The reception Sum has received could conceivably intimidate potential readers. One critic said it ‘fulfils the contemporary longing for a secular holy book’, while Googling ‘possibilian’, the position Eagleman invented to explain his belief system, throws up the beginnings of a worldwide movement. Reading the book in one gulp is, indeed, an overwhelming experience, but the many superlatives thrown at the book, and at Eagleman, perhaps distract attention from the very human stories he has to tell. Why does he think that there’s been this overwhelming response?

‘I think maybe people just appreciate somebody saying hey, you know what, let’s have a celebration of our ignorance and talk about all the things we don’t know. I’ve been calling this whole exercise “shining a flashlight around the possibility space.”

‘None of the stories are meant to be taken seriously, of course, they’re all just meant to be funny and interesting mental stretches, but the exercise is meant to be taken seriously.

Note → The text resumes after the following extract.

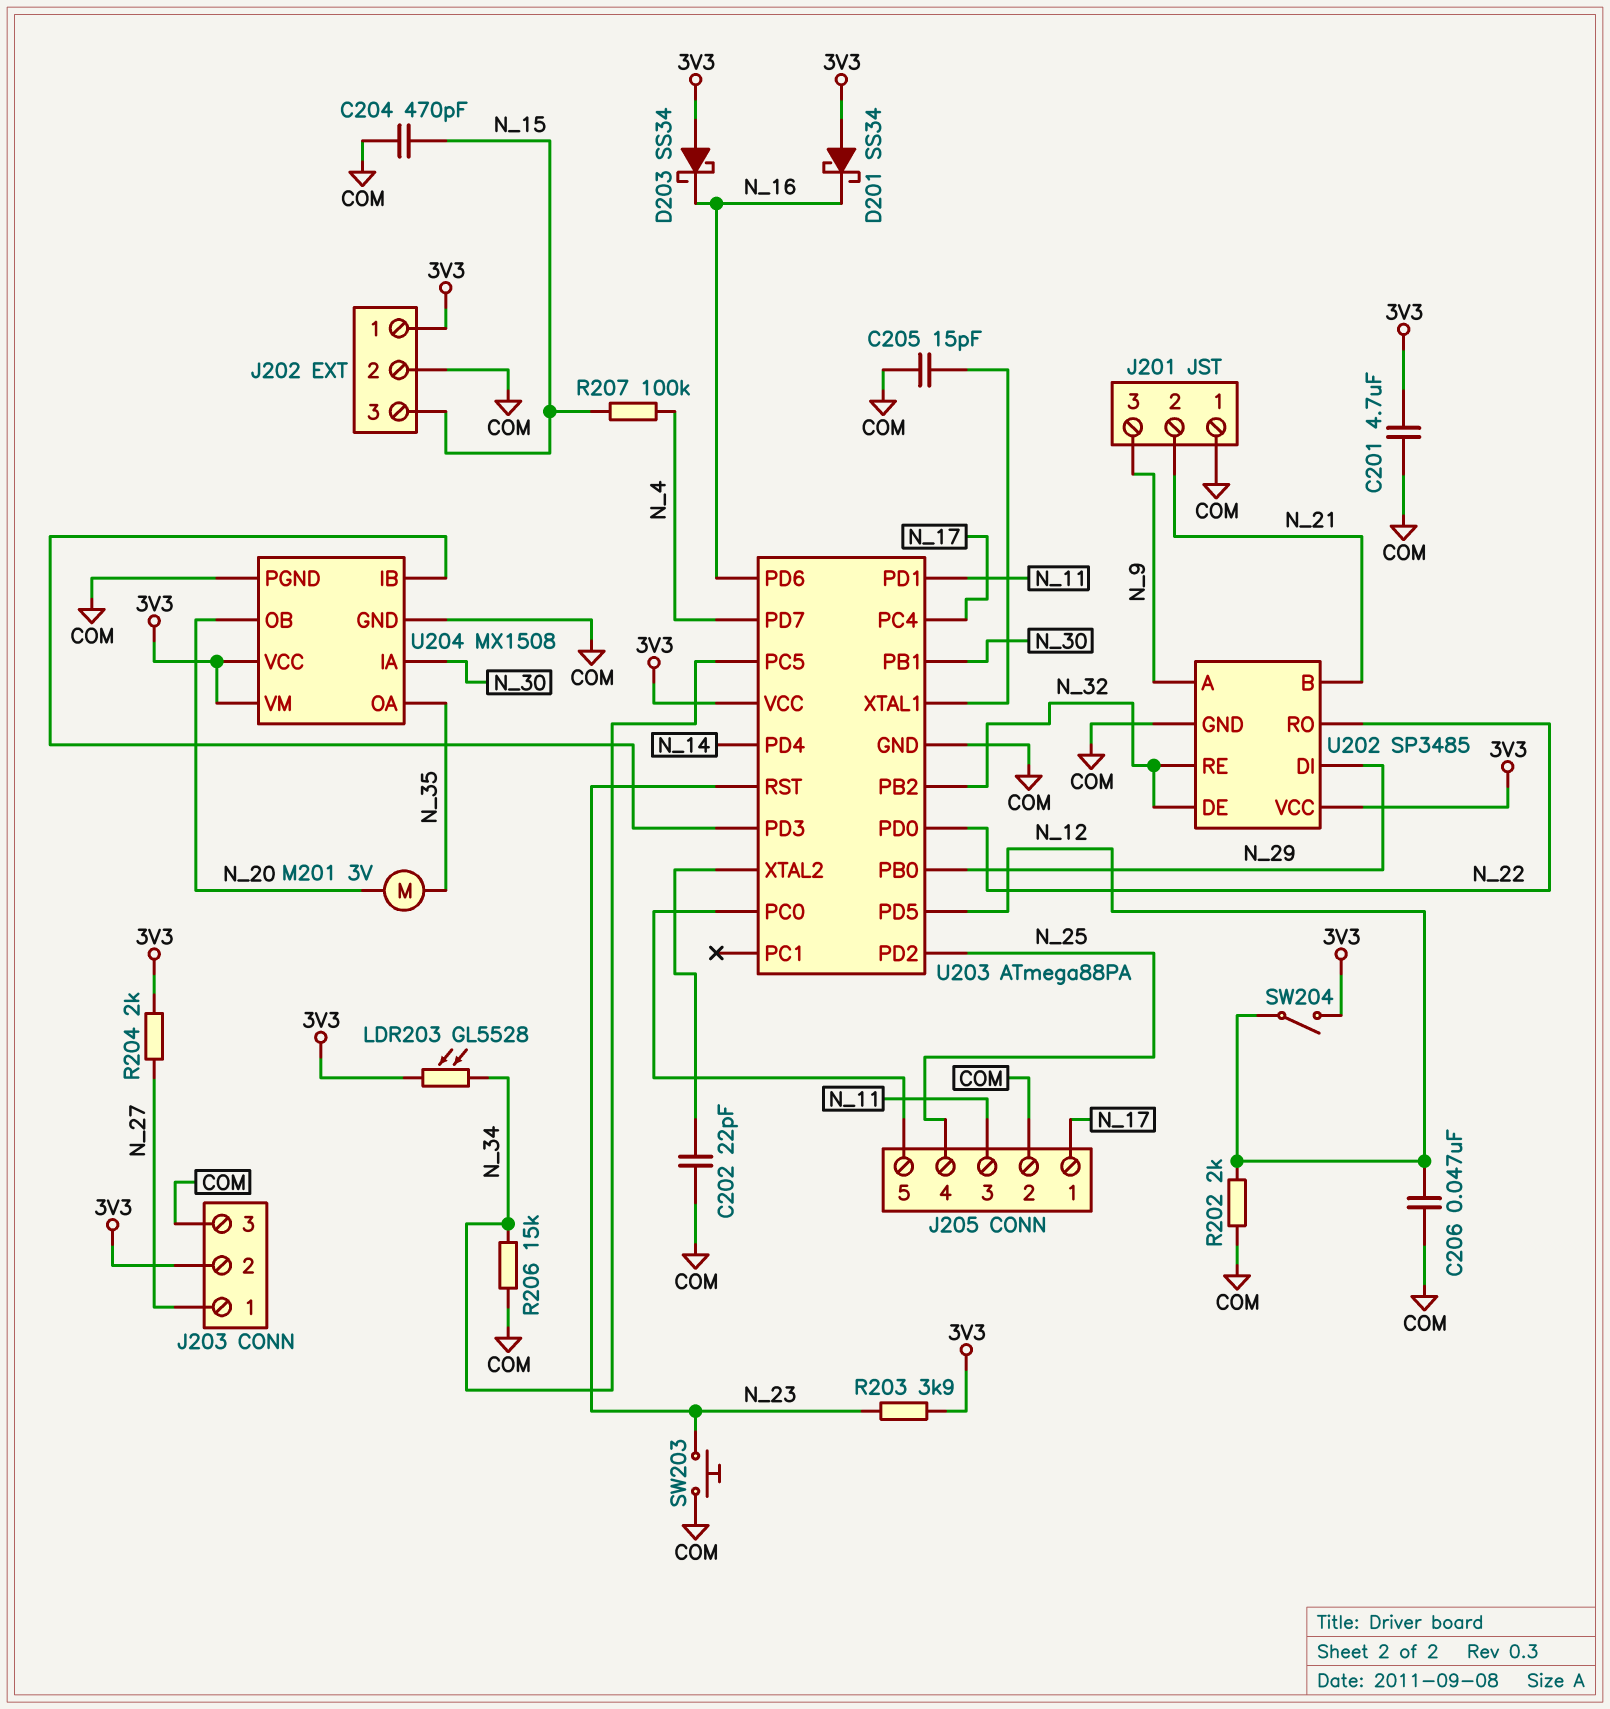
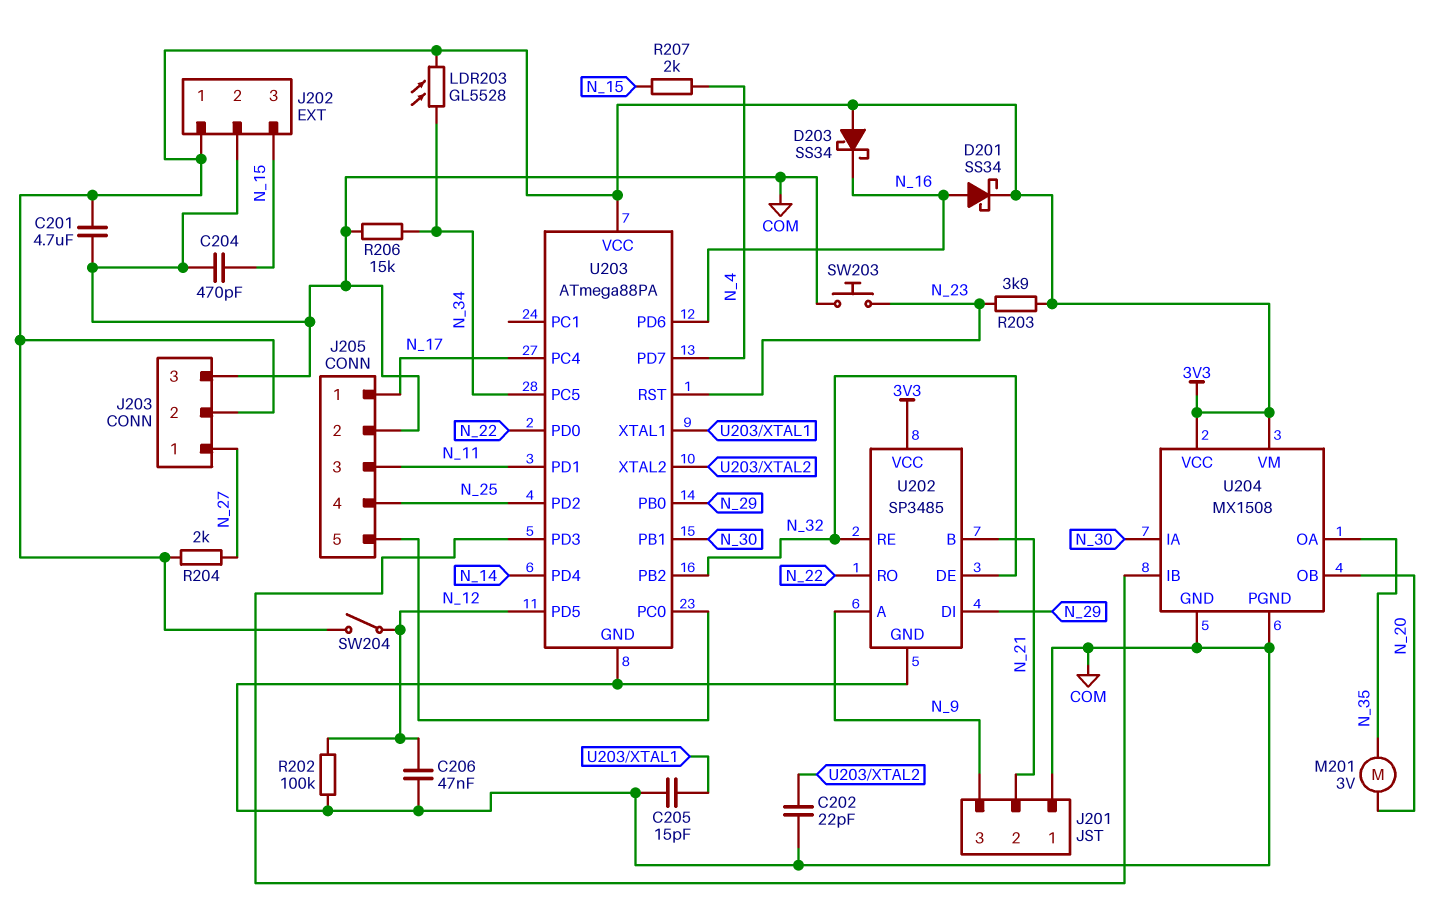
D201: schottky SS34 (A 3V3, K N_16) -> schottky SS34 (A N_16, K 3V3)
R202: 2k (COM, N_12) -> 100k (COM, N_12)
R207: 100k (N_4, N_15) -> 2k (N_4, N_15)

I’m just saying, hey, why don’t we try shining the beam around, instead of focussing on this one little tiny part which is the Islamo-Judao-Christian tradition and then, over here there’s the Eastern traditions. They make very tiny spots in this sort of space of bigger stories that you could be telling.’

Perhaps, as much as anything else, Sum chimes with people because it stretches muscles in the brain we leave unused all too often these days. One story, called ‘Angst’ (and pungently aware of the freight of this particular poor-me Noughties buzzword), posits the theory that our consciounesses are actually those of great beings concerned with the workings of the universe and millenia, taking soothing vacations in human minds where we ‘care only about a meeting of the eyes, a glimpse of bare flesh … the orientation of a houseplant, the arrangement of hair.’

These stories bring perspective. They may, even, to borrow one of those superlatives, be life-changing.

David Eagleman will be discussing Sum with Richard Holloway at the Traverse Theatre, Edinburgh, on Wed 11 Nov, accompanied by readings of some of the stories from Sum recorded by Jarvis Cocker, Nick Cave and Stephen Fry and excerpts from Brian Eno’s music inspired by the book. Sum is out now, published by Canongate.